Dark, Beyond Deep

Title

Dark, Beyond Deep: Computer Vision with Humanlike Common Sense

Abstract

Recent progress in deep learning is essentially based on a “big data for small tasks” paradigm, under which massive amounts of data are used to train a classifier for a single narrow task. In this talk, we call for a shift that flips this paradigm upside down. Specifically, we propose a “small data for big tasks” paradigm, wherein a single AI system is challenged to develop “common sense,” enabling it to solve a wide range of tasks with little training data. We illustrate the potential power of this new paradigm by reviewing models of common sense that synthesize recent breakthroughs in both machine and human vision. We identify functionality, physics, intent, causality, and utility (FPICU) as the five core domains of cognitive AI with humanlike common sense. When taken as a unified concept, FPICU is concerned with the questions of “why” and “how,” beyond the dominant “what” and “where” framework for understanding vision. They are invisible in terms of pixels but nevertheless drive the creation, maintenance, and development of visual scenes. We therefore coin them the “dark matter” of vision.

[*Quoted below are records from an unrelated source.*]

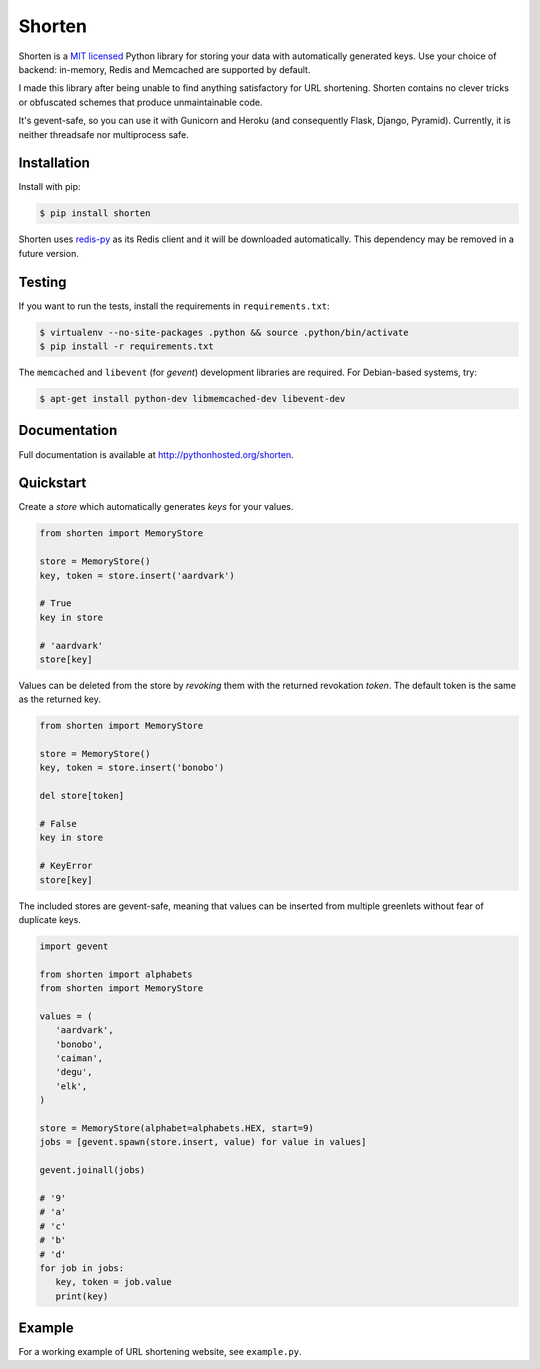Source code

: Shorten
=======

.. image:: https://travis-ci.org/tyrannosaur/shorten.png?branch=master
   :alt: Build status
   :target: https://travis-ci.org/tyrannosaur/shorten

Shorten is a `MIT licensed <http://opensource.org/licenses/MIT>`_ Python library
for storing your data with automatically generated keys. Use your choice of
backend: in-memory, Redis and Memcached are supported by default.

I made this library after being unable to find anything satisfactory for
URL shortening. Shorten contains no clever tricks or obfuscated schemes 
that produce unmaintainable code.

It's gevent-safe, so you can use it with Gunicorn and Heroku (and
consequently Flask, Django, Pyramid). Currently, it is neither
threadsafe nor multiprocess safe.

Installation
------------

Install with pip:

.. code:: sh

   $ pip install shorten

Shorten uses `redis-py <https://github.com/andymccurdy/redis-py>`_ as its
Redis client and it will be downloaded automatically. This dependency may 
be removed in a future version.

Testing
-------

If you want to run the tests, install the requirements in ``requirements.txt``:

.. code:: sh

   $ virtualenv --no-site-packages .python && source .python/bin/activate
   $ pip install -r requirements.txt

The ``memcached`` and ``libevent`` (for `gevent`) development libraries are 
required. For Debian-based systems, try:

.. code:: sh
   
   $ apt-get install python-dev libmemcached-dev libevent-dev

Documentation
-------------

Full documentation is available at http://pythonhosted.org/shorten.

Quickstart
----------

Create a `store` which automatically generates `keys` for your values.

.. code:: python

   from shorten import MemoryStore
   
   store = MemoryStore()
   key, token = store.insert('aardvark')
  
   # True
   key in store

   # 'aardvark'
   store[key]


Values can be deleted from the store by `revoking` them with the returned
revokation `token`. The default token is the same as the returned key.

.. code:: python

   from shorten import MemoryStore
   
   store = MemoryStore()
   key, token = store.insert('bonobo')

   del store[token]

   # False
   key in store

   # KeyError
   store[key]


The included stores are gevent-safe, meaning that values can be inserted from
multiple greenlets without fear of duplicate keys.

.. code:: python

   import gevent
   
   from shorten import alphabets
   from shorten import MemoryStore

   values = (
      'aardvark',
      'bonobo',
      'caiman',
      'degu',
      'elk',
   )

   store = MemoryStore(alphabet=alphabets.HEX, start=9)
   jobs = [gevent.spawn(store.insert, value) for value in values]

   gevent.joinall(jobs)

   # '9'
   # 'a'
   # 'c'
   # 'b'
   # 'd'
   for job in jobs:
      key, token = job.value
      print(key)


Example
-------

For a working example of URL shortening website, see ``example.py``.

Just as our universe cannot be understood by merely studying observable matter, we argue that vision cannot be understood without studying FPICU. We demonstrate the power of this perspective to develop cognitive AI systems with humanlike common sense by showing how to observe and apply FPICU with little data to solve a wide range of challenging tasks, including tool use, planning, utility inference, and social learning. In summary, we argue that the next generation of AI must embrace “dark” humanlike common sense for solving novel tasks.

Bio

Dr. Yixin Zhu is an Assistant Professor at Peking University. He received a Ph.D. degree (‘18) from UCLA advised by Prof. Song-Chun Zhu. His research builds interactive AI by integrating high-level common sense (functionality, affordance, physics, causality, intent) with raw sensory inputs (pixels and haptic signals) to enable richer representation and abstract reasoning on objects, scenes, shapes, numbers, and agents. He is a co-organizer of Vision Meets Cognition (FPIC) workshops, 3D Scene Understanding for Vision, Graphics, and Robotics workshops, and Virtual Reality Meets Physical Reality workshops. During his Ph.D. and postdoc studies, his work was supported by DARPA MSEE, DARPA SIMPLEX, DARPA XAI, ONR MURI, and ONR Cognitive Systems for Human-Machine Teaming.